Among all the dozens of stigmatists who have been declared saint or blessed, the stigmata of scourging appears to be the rarest of the stigmatic injuries.
St. Colette of Corbie (1381-1447) is principally remembered as one of the most important influences of the Poor Clares, as she established many new convents and reformed existing ones. But she also had a tremendous devotion to the passion of Christ, and would commonly go into ecstasies focused on it. During one such ecstasy, Colette’s “face swelled up as if it had been struck with many blows, seeming only to be of skin and bone. Her nose seemed all beaten out of shape. When she had ended her meditation, her face, as the sisters beheld her, resumed its former natural appearance. The swelling went away, and her nose took its old shape. It is plain S. Colette bore in her countenance the marks of the evil treatment our Lord received from the soldiers and his executioners.”
Anna Maria Gallo, who took the religious name of Sr. Mary Frances of the Five Wounds (1715-1791) when she became a Third Order Franciscan, was graced with the five main wounds of the stigmata. Before she received the stigmata, she mystically experienced the physical passion of Jesus on successive Fridays leading up to Good Friday. On the first Friday, she underwent the agony of Jesus in the garden and, on the following Friday, the suffering of scourging.

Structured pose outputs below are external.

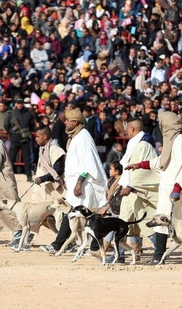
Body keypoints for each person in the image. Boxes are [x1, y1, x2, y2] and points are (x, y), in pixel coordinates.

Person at [125, 111, 182, 264]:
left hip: (175, 191)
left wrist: (176, 190)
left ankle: (158, 257)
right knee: (171, 224)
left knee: (163, 222)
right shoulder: (173, 140)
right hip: (168, 189)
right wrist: (139, 165)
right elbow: (161, 162)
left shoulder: (180, 141)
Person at [41, 108, 108, 254]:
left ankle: (59, 245)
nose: (65, 123)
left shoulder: (83, 138)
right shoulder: (76, 136)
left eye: (67, 120)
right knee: (83, 213)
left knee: (76, 213)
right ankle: (94, 246)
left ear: (75, 122)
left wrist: (79, 183)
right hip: (76, 182)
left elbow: (88, 164)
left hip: (84, 183)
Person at [117, 118, 159, 262]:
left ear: (132, 129)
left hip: (136, 190)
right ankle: (120, 254)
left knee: (145, 222)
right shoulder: (134, 143)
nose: (126, 131)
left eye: (127, 128)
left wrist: (131, 186)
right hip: (129, 189)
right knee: (122, 222)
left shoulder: (144, 145)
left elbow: (144, 170)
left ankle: (160, 252)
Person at [4, 98, 35, 182]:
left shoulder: (28, 114)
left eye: (21, 103)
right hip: (15, 138)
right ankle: (8, 176)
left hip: (25, 139)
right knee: (11, 158)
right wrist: (12, 132)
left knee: (27, 158)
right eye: (18, 103)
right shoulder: (11, 114)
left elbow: (32, 126)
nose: (20, 105)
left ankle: (29, 176)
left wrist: (27, 133)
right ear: (16, 104)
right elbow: (6, 125)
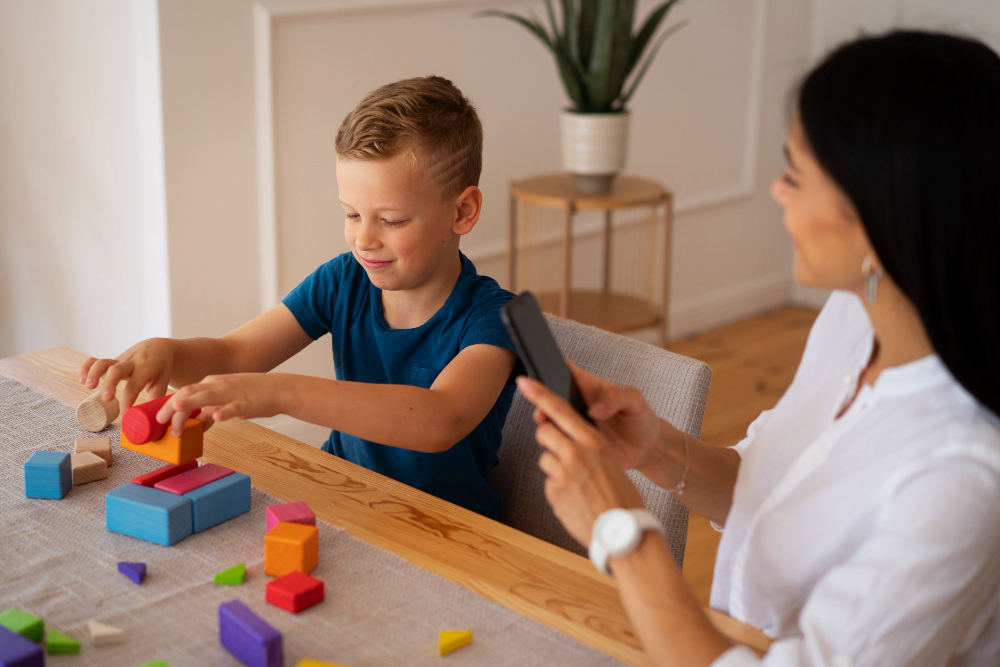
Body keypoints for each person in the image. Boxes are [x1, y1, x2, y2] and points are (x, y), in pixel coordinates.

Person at [516, 30, 1000, 666]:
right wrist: (656, 448)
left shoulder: (963, 480)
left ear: (884, 217)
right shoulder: (854, 317)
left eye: (796, 176)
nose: (775, 190)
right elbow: (773, 489)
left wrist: (622, 531)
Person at [79, 76, 519, 519]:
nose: (362, 239)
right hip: (346, 499)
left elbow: (440, 419)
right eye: (351, 214)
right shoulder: (343, 280)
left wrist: (282, 393)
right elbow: (233, 355)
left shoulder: (497, 317)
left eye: (391, 220)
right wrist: (167, 354)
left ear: (462, 212)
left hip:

Bl. Anne Catherine Emmerich (1774-1824) suffered a wide array of stigmatic wounds, including the five main wounds. Three years before her death, she also suffered the wounds of scourging. Her biographer, Clemens Brentano, who was an eyewitness to her stigmata, writes, “On Friday, the 30th of March, at ten o’clock in the morning, she sank down senseless. Her face and bosom were bathed in blood, and her body appeared covered with bruises like what the blows of a whip would have inflicted.”
St. Gemma Galgani (1878-1903), who suffered the five main wounds, also experienced the wounds of scourging on at least four occasions during the Fridays of March 1901. These incidents were witnessed by others, and were progressively worse. The fourth Friday was the most dramatic. She had “wounds everywhere, that must have been nearly half an inch deep.” Nevertheless, some of her wounds vanished almost immediately afterward, and within three days, all her wounds had healed without a trace.